* [Your goal]: Could you reproduce the text of every row below word for word, leaving the pictures out of your answer?

____

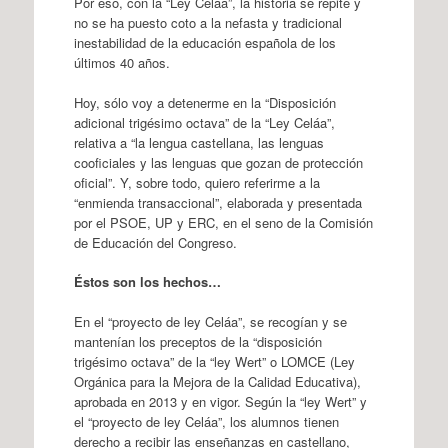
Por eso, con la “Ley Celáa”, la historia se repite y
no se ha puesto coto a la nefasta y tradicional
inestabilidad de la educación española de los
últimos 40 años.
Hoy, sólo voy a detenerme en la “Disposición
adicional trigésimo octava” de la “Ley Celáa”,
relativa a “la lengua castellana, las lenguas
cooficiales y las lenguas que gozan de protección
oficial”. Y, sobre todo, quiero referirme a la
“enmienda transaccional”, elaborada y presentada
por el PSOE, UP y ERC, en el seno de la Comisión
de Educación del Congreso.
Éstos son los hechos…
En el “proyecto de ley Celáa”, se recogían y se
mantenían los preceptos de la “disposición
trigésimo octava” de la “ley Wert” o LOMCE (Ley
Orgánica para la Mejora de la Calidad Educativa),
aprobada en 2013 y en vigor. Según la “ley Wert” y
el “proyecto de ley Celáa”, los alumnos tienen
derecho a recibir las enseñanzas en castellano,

____

* [Answer section]:
Por eso, con la “Ley Celáa”, la historia se repite y
no se ha puesto coto a la nefasta y tradicional
inestabilidad de la educación española de los
últimos 40 años.
Hoy, sólo voy a detenerme en la “Disposición
adicional trigésimo octava” de la “Ley Celáa”,
relativa a “la lengua castellana, las lenguas
cooficiales y las lenguas que gozan de protección
oficial”. Y, sobre todo, quiero referirme a la
“enmienda transaccional”, elaborada y presentada
por el PSOE, UP y ERC, en el seno de la Comisión
de Educación del Congreso.
Éstos son los hechos…
En el “proyecto de ley Celáa”, se recogían y se
mantenían los preceptos de la “disposición
trigésimo octava” de la “ley Wert” o LOMCE (Ley
Orgánica para la Mejora de la Calidad Educativa),
aprobada en 2013 y en vigor. Según la “ley Wert” y
el “proyecto de ley Celáa”, los alumnos tienen
derecho a recibir las enseñanzas en castellano,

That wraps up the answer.